During the time of the judges, we have recorded one of the most famous stories of the Bible, the story of Samson. He had everything a man could want. He was powerful with his personality, he was cunning, and he had seemingly unlimited strength. Every boy growing up in church has fantasized about what he would do with unlimited strength. Samson had it all.
He eventually got the girl he wanted, and it cost him everything. Not everything in the sense that he died the next day. Far worse than that! His enemies bound him, mocked him, tortured him, and enslaved him. His slow, agonizing fall was as unhurried and sluggish as his rise was meteoric. He rose fast; he fell slow.
His death began famously when he told Delilah the secret of his strength. She cut his hair, and the next day the enemy came to take him out. Here some of the most tragic words in the whole Bible are recorded. Samson rose to fight, “But he did not know that the Lord had left him” (Judg 16:20). He had everything but God.

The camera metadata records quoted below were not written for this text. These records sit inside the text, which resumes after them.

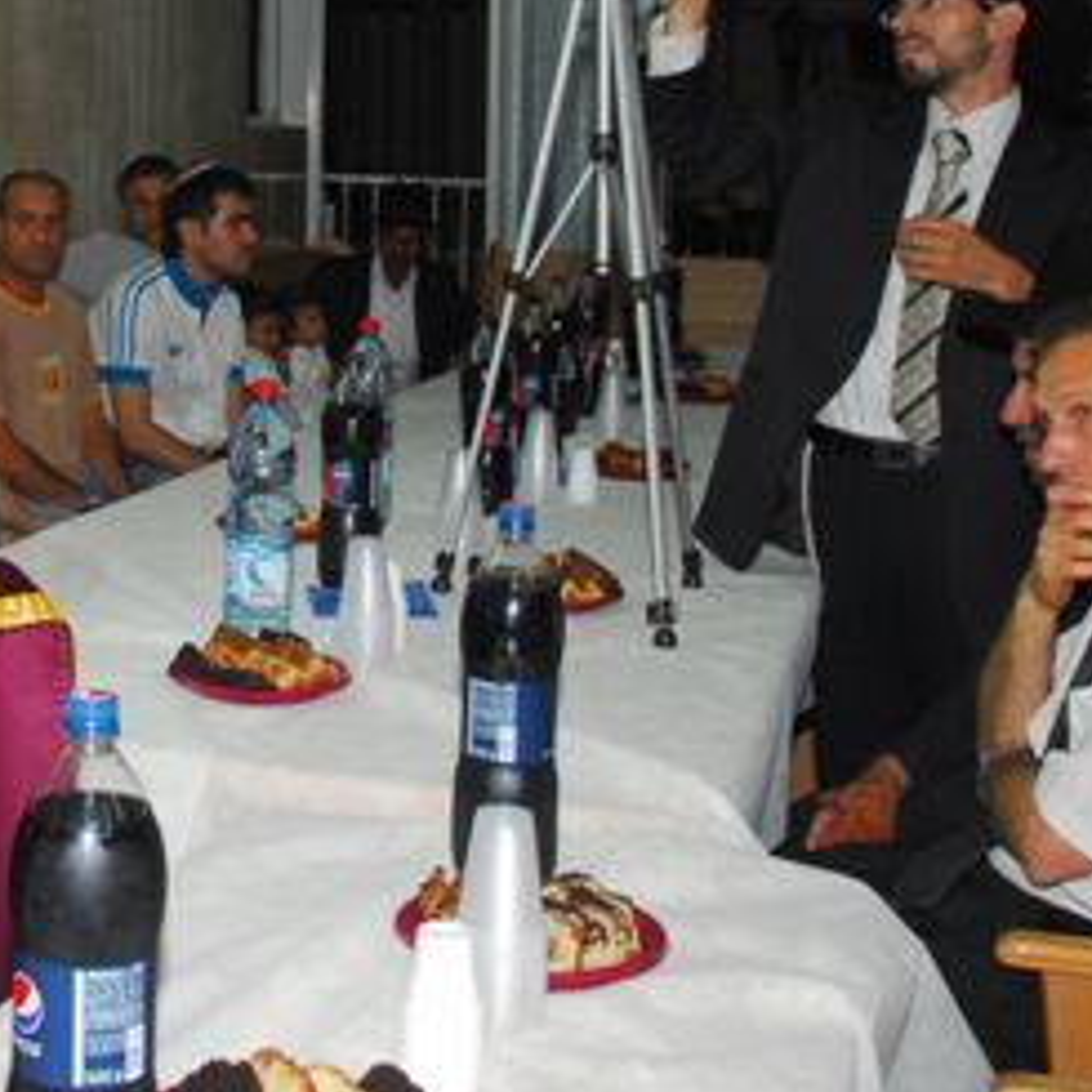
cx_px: 49
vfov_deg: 27.8
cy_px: 169
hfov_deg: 27.3
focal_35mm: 60
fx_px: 2141
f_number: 5.6
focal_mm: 18
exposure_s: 1/160
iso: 500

The problem with organizations (movements, institutions, or churches) is when they are effective. When they are well managed and doing fine, it is tempting to perceive that the success lies in their leaders or their resources. When a church—or something created by a church, such as a school—thinks it is the end in itself, the favor of God may depart from it.
You might think this is a scary passage, and you would be right. This was recorded so that we might fear God. No one is exempt from loving Jesus. The potential for us to love organizations and fail to be holy is real. Israel was victim of this idea, the early church was, and we are. No one is immune. Fearing God means fearing a fake faith. So, how is your faith?
Reflect and Discuss
- Where was this sermon delivered? Why is that significant?
- How is it possible to have a fake faith?
- What New Testament passages challenge us to have a real faith?
- Was Jesus concerned about a true faith?
- What does Jeremiah call the words of the false prophets (7:4)?
- What is the significance of Shiloh to Jeremiah’s sermon (vv. 12-15)?
- In its simplest form, what does God really want from his people (v. 13)? If God has not changed, how does that impact decisions we are making right now?
- What do the letters to the churches in Revelation 2–3 teach us about the consistency of God’s feeling toward sin in the body?
- What are we to think of challenging verses such as Jeremiah 7:29? Is there any application to us today?
- What does the life of Samson teach us about fearing God and walking in his Spirit?